> PROMPT
Every record must be copied exactly, except that pictures are dropped.

** EXTRACTED DATA follows **

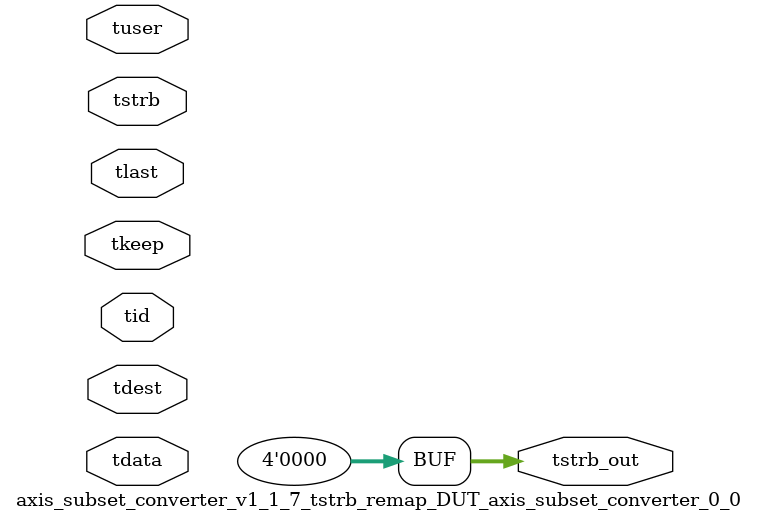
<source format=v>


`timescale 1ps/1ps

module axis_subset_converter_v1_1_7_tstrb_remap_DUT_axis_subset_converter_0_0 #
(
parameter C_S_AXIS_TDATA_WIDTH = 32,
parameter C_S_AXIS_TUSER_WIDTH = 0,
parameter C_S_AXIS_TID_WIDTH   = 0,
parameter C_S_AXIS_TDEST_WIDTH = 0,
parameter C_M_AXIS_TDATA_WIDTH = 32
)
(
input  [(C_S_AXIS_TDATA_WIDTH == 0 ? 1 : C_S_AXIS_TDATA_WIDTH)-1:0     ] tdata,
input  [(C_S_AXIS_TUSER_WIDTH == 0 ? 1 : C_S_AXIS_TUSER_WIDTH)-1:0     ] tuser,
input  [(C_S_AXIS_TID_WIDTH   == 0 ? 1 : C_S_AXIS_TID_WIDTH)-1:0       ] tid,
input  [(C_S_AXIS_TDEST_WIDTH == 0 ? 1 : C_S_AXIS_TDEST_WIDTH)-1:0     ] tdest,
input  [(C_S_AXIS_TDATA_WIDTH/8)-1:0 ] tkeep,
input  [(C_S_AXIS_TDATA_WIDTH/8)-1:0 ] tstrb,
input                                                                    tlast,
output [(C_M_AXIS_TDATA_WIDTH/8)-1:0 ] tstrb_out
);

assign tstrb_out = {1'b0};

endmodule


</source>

** End of EXTRACTED DATA **

> ANSWER
<source format=v>


`timescale 1ps/1ps

module axis_subset_converter_v1_1_7_tstrb_remap_DUT_axis_subset_converter_0_0 #
(
parameter C_S_AXIS_TDATA_WIDTH = 32,
parameter C_S_AXIS_TUSER_WIDTH = 0,
parameter C_S_AXIS_TID_WIDTH   = 0,
parameter C_S_AXIS_TDEST_WIDTH = 0,
parameter C_M_AXIS_TDATA_WIDTH = 32
)
(
input  [(C_S_AXIS_TDATA_WIDTH == 0 ? 1 : C_S_AXIS_TDATA_WIDTH)-1:0     ] tdata,
input  [(C_S_AXIS_TUSER_WIDTH == 0 ? 1 : C_S_AXIS_TUSER_WIDTH)-1:0     ] tuser,
input  [(C_S_AXIS_TID_WIDTH   == 0 ? 1 : C_S_AXIS_TID_WIDTH)-1:0       ] tid,
input  [(C_S_AXIS_TDEST_WIDTH == 0 ? 1 : C_S_AXIS_TDEST_WIDTH)-1:0     ] tdest,
input  [(C_S_AXIS_TDATA_WIDTH/8)-1:0 ] tkeep,
input  [(C_S_AXIS_TDATA_WIDTH/8)-1:0 ] tstrb,
input                                                                    tlast,
output [(C_M_AXIS_TDATA_WIDTH/8)-1:0 ] tstrb_out
);

assign tstrb_out = {1'b0};

endmodule


</source>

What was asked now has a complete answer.